眼科での定期検診で緑内障を予防することはできますか?
定期検診によって緑内障そのものの発症を完全に防ぐことはできませんが、早期発見と早期治療によって失明など重大な視覚障害を予防することは可能です。緑内障は一度視野が欠けてしまうともとに戻す治療法がないため、症状が出る前に見つけて進行を食い止めることがとても重要です。
眼科で定期的に検査を受ければ、本人が気付かないごく初期の視神経の異常や視野のわずかな欠損を発見できます。そうして早期に治療を開始すれば、進行を止めることも期待できます。逆に検診を受けず放置していると、気付いたときには視野の多くが失われて取り返しがつかないということもあります。
自覚症状の有無に関わらず、40歳以上になったら眼科検診を受けることをおすすめします。
病気ではないのに眼科を受診しても問題はありませんか?
もちろん問題ありません。特に、緑内障や糖尿病網膜症などは自覚症状の出にくい病気で、気付いたときにはかなり進行していることも少なくありません。そのため、40歳以上の方やリスク因子を持つ方は年に1回程度の眼科検診を受けるとよいでしょう。

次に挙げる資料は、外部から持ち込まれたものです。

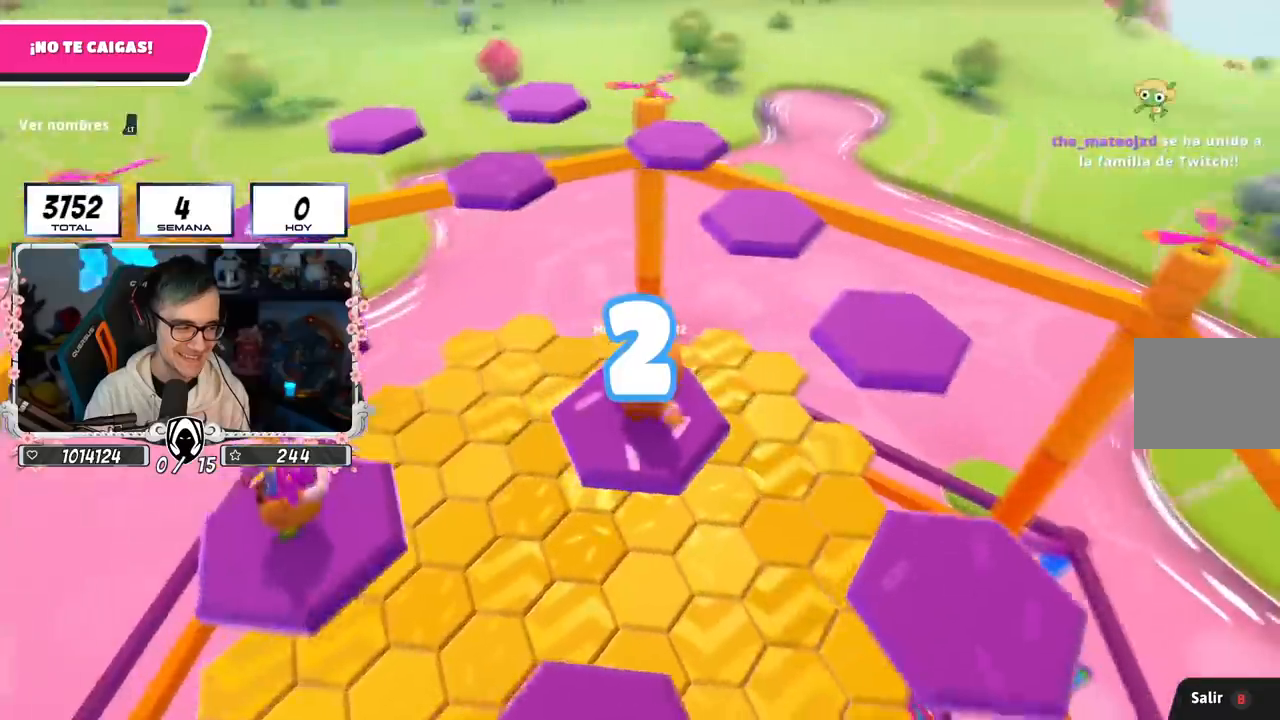
{"buttons": [], "left_stick": "down-right", "right_stick": "center", "events": [[100, "right_stick", "left"], [284, "right_stick", "center"], [300, "left_stick", "up-left"], [400, "left_stick", "center"], [501, "left_stick", "down-right"]]}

また、健康診断の眼底検査などで異常を指摘された場合は、症状がなくても必ず精密検査を受けましょう。病気の有無に関わらず遠慮なく受診し、自分の目の状態を定期的にチェックしておきましょう。
眼科で行われる緑内障の検査について教えてください
緑内障が疑われる場合、眼科では以下のような各種検査を行います。
屈折検査
視力検査
眼圧検査
隅角検査
細隙灯顕微鏡検査
眼底検査
光干渉断層計(OCT)
視野検査
以上のように眼科では複数の検査を組み合わせて総合的に診断します。一連の検査結果から、緑内障の有無と種類、進行状況を評価します。
初期の緑内障が見つかったらどのような治療をしますか?
初期の緑内障が見つかった場合は、まずは目薬を用いて治療を行います。緑内障で一度失った視野はもとに戻すことはできません。そのため、治療の目的はこれ以上視野を失わないよう、進行を止めることです。
眼圧を下げる目薬にはさまざまな種類があります。毎日決められた回数を忘れずに点眼し、継続的に眼圧をコントロールすることで視野障害の進行を抑えます。点眼治療で目標とする眼圧まで十分下がらない場合や、目薬だけではなお視野が悪化する場合にはレーザー治療や手術を検討します。
編集部まとめ

緑内障は中高年以降に誰にでも起こりうる目の病気です。日本では40歳以上の20人に1人が罹患するとされ、高齢になるほど有病率が高まります。一度発症すると治療しても失った視野は取り戻せないため、いかに早期に見つけて進行を食い止めるかが大切です。最近見え方が変だと感じたら、年齢のせいと放置せず眼科を受診しましょう。また、自覚症状がなくても40歳以上になったら、定期検診を受ける習慣を持つことをおすすめします。適切に治療すれば緑内障は失明せず一生付き合える病気です。大切な視力を守るため、早めの対策でいつまでも快適な生活を送りましょう。